4. Setup RT-LAMP reaction in a 0.2mL PCR strip tube with 2.5µL of 10X SARS-CoV2 S primer mix, 1.25µL of 10X ACTB primer mix, 2.5µL of 0.4M Guanidine HCl, 2.5µL of Q5 Polymerase (0.06U/µL), 1.75µL of water, 0.5µL of LAMP dye and 12.5µL of WarmStart LAMP mastermix.
5. Pipette 2µL of Proteinase K-treated NP swab samples into the assembled reaction in Step 4.
6. Incubate final reaction at 65ºC for 22mins. Real time fluorescence can be measure via FAM channel (Ex:450/90, Em:515/30).
quasiOnePot Cas12a reaction (with ACTB internal control)
1. Pre-complex Cas12a RNP by mixing 0.75µL of S2(+4DNA)(5µM), 0.75µL of S6(+4DNA)(5µM) and 7.5µL of enAsCas12a(100ng/µL)
2. Incubate RNP at 37ºC for at least 15minutes.
3. Prepare RNP-probe mix with 32µL of water, 7.5µL of 10X Tango Buffer, 1.5µL of Cy5-Quencher reporter(10µM) and 9µL of complexed RNP.
4. Pipette 50µL of Cas12a-probe mix directly into RT-LAMP products.
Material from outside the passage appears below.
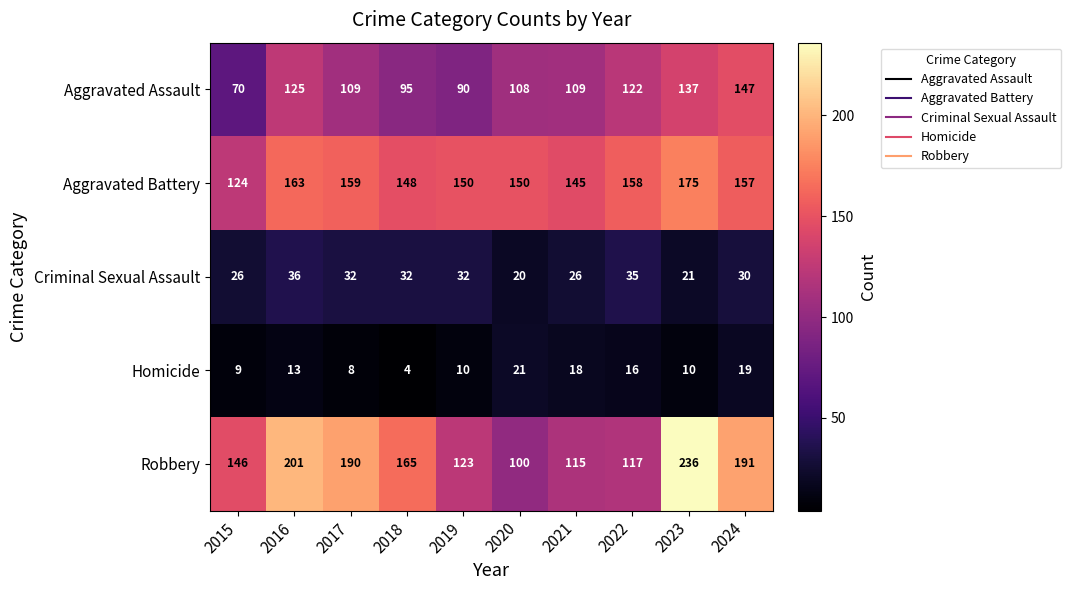

At which category is the sum across all series the highest?

2023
5. Incubate reaction mix from Step 4 at 60ºC for 5 minutes. Fluorescence detection can be done at Ex: 640/Em: 670.
RT-LAMP reaction (Lateral Flow reaction)
1. Prepare 10X SARS-CoV2 S primer mix with 22µL of water, 2µL for F3(100µM), 4µL for B3(100µM), 8µL for FIP(PM)(100µM), 8µL for BIP(PM)(100µM), 8µL for FIP(tPM-1)(100µM), 8µL for BIP(tPM-1)(100µM), 4µL for LF(100µM) and 4µL for LB(100µM), 16µL for swarm F1c(100µM) and 16µL for swarm B1c
2. Dilute 3µL of Q5 Polymerase at 2U/µL (NEB) with 99µL of water to 0.06U/µL.
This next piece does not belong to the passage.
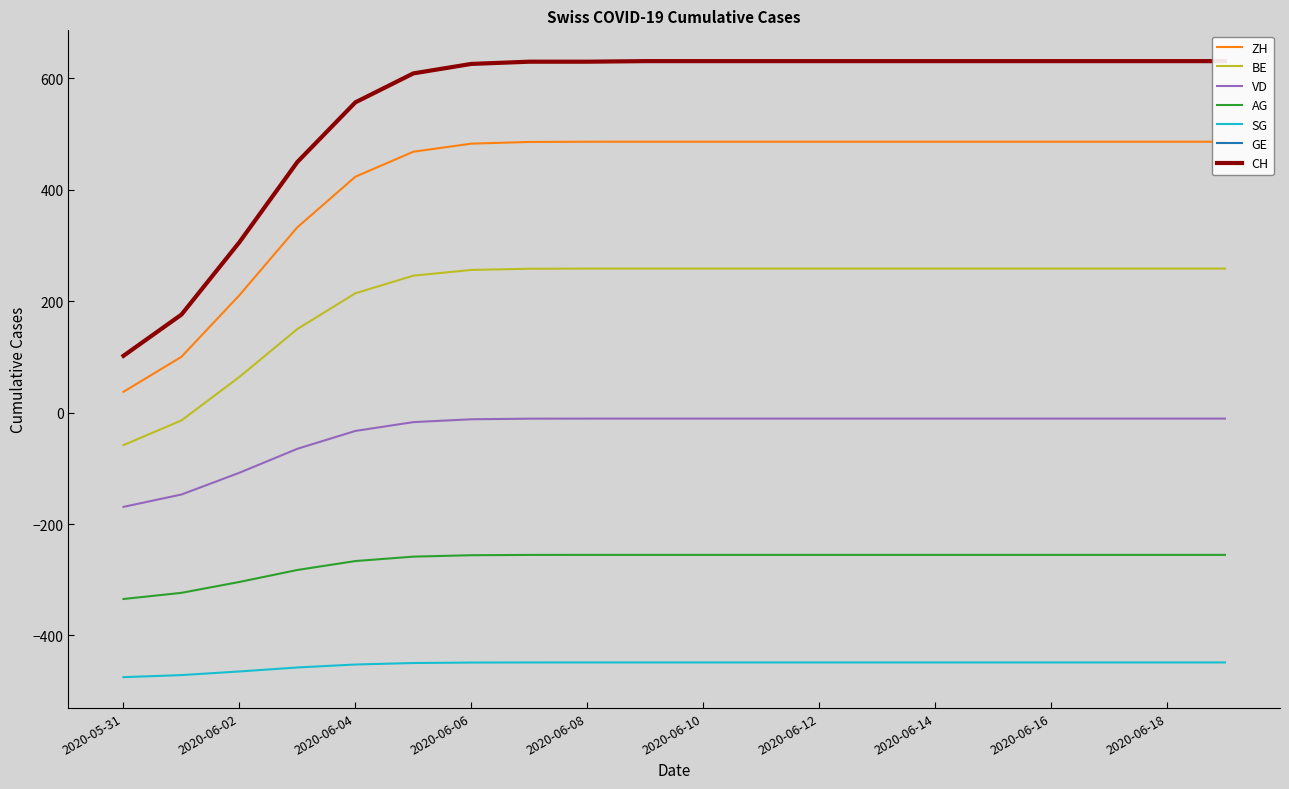

What is the sum of the CH values at 2020-06-07 and 2020-06-06?

1262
3. Setup RT-LAMP reaction in a 0.2mL PCR strip tube with 2.5µL of 10X SARS-CoV2 S primer mix, 2.5µL of 0.4M Guanidine HCl, 2.5µL of Q5 Polymerase (0.06U/µL), 3µL of water and 12.5µL of WarmStart LAMP mastermix.
4. Pipette 2µL of Proteinase K-treated NP swab samples into the assembled reaction in Step 4.
5. Incubate final reaction at 65ºC for 22mins.
quasiOnePot Cas12a reaction (Lateral flow readout)
1. Pre-complex Cas12a RNP by mixing 0.75µL of S2(+4DNA)(5µM), 0.75µL of S6(+4DNA)(5µM) and 7.5µL of enAsCas12a (100ng/µL).
2. Incubate RNP at 37ºC for 30minutes.
3. Prepare Cas12a-probe mix with 20µL of water, 7.5µL of 10X Tango Buffer, 13.5µL of FAM-Biotin reporter(500nM) and 9µL of complexed RNP.
4. Pipette 50µL of RNP-probe mix from Step 3 directly into RT-LAMP products.
5. Incubate reaction mix from Step 4 at 60ºC for 5 minutes.
6. Pipette 75µL of HybriDetect assay buffer (Milenia Biotec) into the reaction mix from Step 5.
7. Insert dipstick into reaction mix in an upright position.
8. Allow reaction to flow up the flow strip for 2 minutes before inspection.